As American Catholic Radio continues to explore the Nicene Creed in our Easter Season series, I offer my "pastor's take" on the meaning of Church, and sacrament as I lead the assembly in the Creed each weekend.
It used to bother me when Catholics critical of the Church would say, "Father, why does the Church tell us...?" I knew they were referring to the Church's leadership. But I wanted to say, "YOU are the Church!"
To understand what we are as Church, the Creed gives us four adjectives: one, holy, catholic, apostolic.
There is one way for us to really know Jesus and what he is all about,: in the Church, the sacraments, and the teachings of the Church. Though made up of many different people and expressions of Catholic life across the world, the Church remains a unity because God is one, and it professes Jesus as "one Lord," our way, our truth, and our life."
The teaching of the Church is reliable, because it is apostolic—connected to Jesus through his apostles and those who came after to continue the work of Jesus.
Being catholic means that Jesus is fully present in the Church and that it fulfills Jesus' command to carry his message to the ends of the earth. Although it is clothed in many different languages and retold in different cultures, this message of love and forgiveness remains constant.
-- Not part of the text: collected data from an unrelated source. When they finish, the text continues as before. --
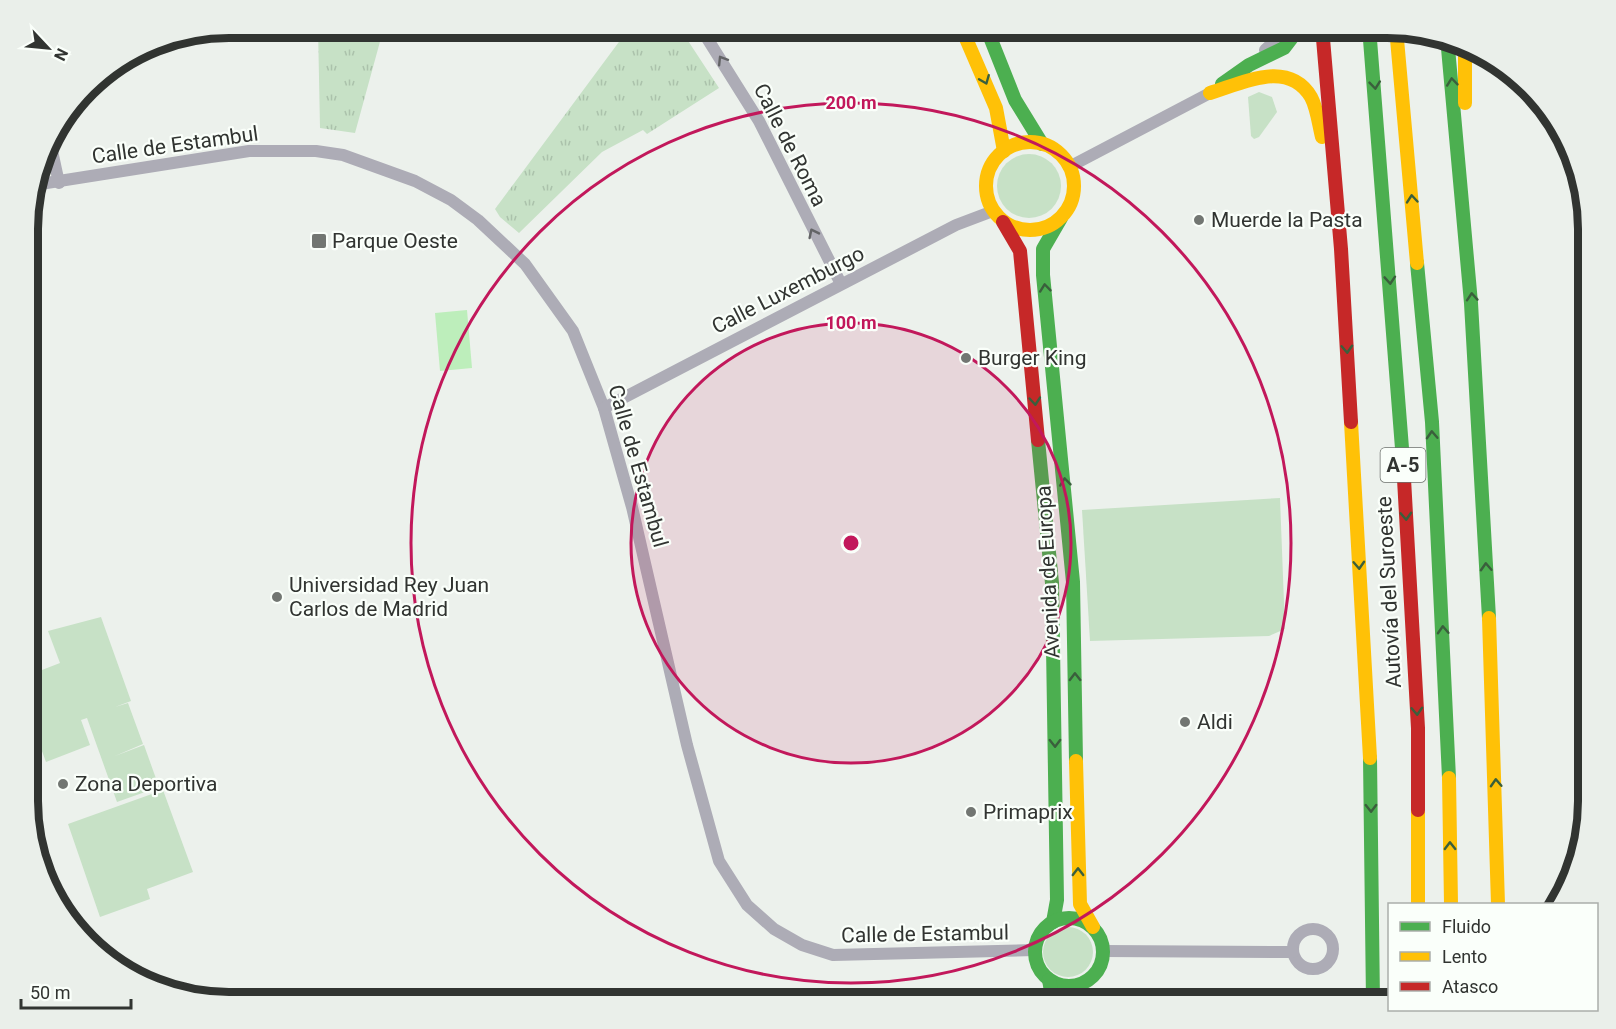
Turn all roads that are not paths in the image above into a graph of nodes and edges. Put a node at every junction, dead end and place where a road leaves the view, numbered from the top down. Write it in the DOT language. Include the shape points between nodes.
graph roads {
  1 [pos="706,37"];
  2 [pos="965,37"];
  3 [pos="990,37"];
  4 [pos="1278,37"];
  5 [pos="1292,37"];
  6 [pos="1323,37"];
  7 [pos="1370,37"];
  8 [pos="1397,38"];
  9 [pos="1448,48"];
  10 [pos="1465,54"];
  11 [pos="1248,65"];
  12 [pos="1210,93"];
  13 [pos="1042,144"];
  14 [pos="1004,151"];
  15 [pos="53,154"];
  16 [pos="1069,167"];
  17 [pos="1463,182"];
  18 [pos="59,183"];
  19 [pos="43,184"];
  20 [pos="1337,190"];
  21 [pos="993,211"];
  22 [pos="1061,218"];
  23 [pos="1004,222"];
  24 [pos="840,284"];
  25 [pos="604,408"];
  26 [pos="1418,903"];
  27 [pos="1450,903"];
  28 [pos="1498,903"];
  29 [pos="1053,922"];
  30 [pos="1093,927"];
  31 [pos="1035,950"];
  32 [pos="1104,951"];
  33 [pos="1293,952"];
  34 [pos="1094,976"];
  35 [pos="1049,980"];
  36 [pos="1051,991"];
  37 [pos="1085,991"];
  38 [pos="1373,991"];
  24 -- 1 [label="street, Calle de Roma, one-way" via="759,121"];
  2 -- 14 [label="main road, one-way" via="996,108"];
  3 -- 13 [label="main road" via="1015,100"];
  4 -- 11 [label="street"];
  5 -- 11 [label="main road" via="1284,48"];
  6 -- 20 [label="main road"];
  7 -- 26 [label="main road, Autovía del Suroeste / A-5, one-way" via="1402,450 1418,728"];
  27 -- 8 [label="main road, A-5, one-way" via="1449,743 1432,422"];
  17 -- 9 [label="main road, one-way"];
  10 -- 17 [label="main road"];
  11 -- 12 [label="main road"];
  12 -- 16 [label="street"];
  12 -- 20 [label="main road" via="1265,77 1286,75 1301,84 1312,98"];
  13 -- 14 [label="main road" via="1022,143"];
  13 -- 16 [label="main road" via="1060,154"];
  14 -- 21 [label="main road" via="994,161 987,179"];
  15 -- 18 [label="street"];
  16 -- 22 [label="main road" via="1073,194"];
  28 -- 17 [label="main road, one-way" via="1498,813 1476,356"];
  18 -- 19 [label="street, Calle de Estambul"];
  18 -- 25 [label="street, Calle de Estambul" via="249,151 343,155 415,182 451,200 478,220 525,264 573,331"];
  20 -- 38 [label="main road, one-way" via="1370,750"];
  21 -- 23 [label="main road"];
  21 -- 24 [label="street, Calle Luxemburgo" via="956,225"];
  22 -- 23 [label="main road" via="1039,230 1027,231"];
  30 -- 22 [label="main road, Avenida de Europa, one-way" via="1080,904 1078,882 1073,582 1043,275 1043,249"];
  23 -- 29 [label="main road, Avenida de Europa, one-way" via="1020,251 1052,583 1057,881"];
  24 -- 25 [label="street, Calle Luxemburgo"];
  25 -- 31 [label="street, Calle de Estambul" via="632,507 687,745 720,861 747,905 774,929 802,945 833,955"];
  29 -- 30 [label="main road" via="1074,918"];
  29 -- 31 [label="main road" via="1044,929"];
  30 -- 32 [label="main road"];
  31 -- 35 [label="main road" via="1036,962"];
  32 -- 33 [label="street"];
  32 -- 34 [label="main road"];
  34 -- 35 [label="main road" via="1067,987"];
  34 -- 37 [label="main road"];
  35 -- 36 [label="main road"];
}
In our time–as, sadly, in times past–it may be hard for some to call the Church "holy" because of the failings of some Christians. The holiness of the Church is more about what we are all together as Church, as the "Body of Christ." We belong to the Church in order to become holy, to share the life of Jesus through the sacraments.
When we think about these four ways to describe the Church, perhaps it's a bit easier to say "We are the Church."
As it celebrates the sacraments, the Church makes Christ visible to the world. Catholics understand deep down that they are as "Church" when they celebrate the sacraments.Our Profession of Faith in "one baptism" reminds me how much I love baptizing babies! It's such a visual sacrament, with the water, the fragrant oil, the white baptismal robe, the lighted candle, and the proud family members gathered around. A crying baby doesn't hurt the effect, either!
In such sacramental moments (including all the sacraments), we profess our connection to the life of the Risen Jesus. We don't always need the Creed's theological terms to explain how important it is to be joined to Jesus through Baptism and the other sacraments—although our weekly Profession of Faith in them is important!
As parents seek to give all of themselves to their children, as a parish community gathers to embrace its newest members (infant and adult), we understand how God's life flows through us. That life has power to sustain us. In joyful celebrations, we sing our gratitude. In sad times, we entrust ourselves to God's love. In moments of sinfulness, we seek forgiveness.
We don't need many more words to "confess one baptism" and thus to acknowledge everything that the life of Jesus, given to us in the sacraments of the Church, means to us. These powerful signs speak loudly!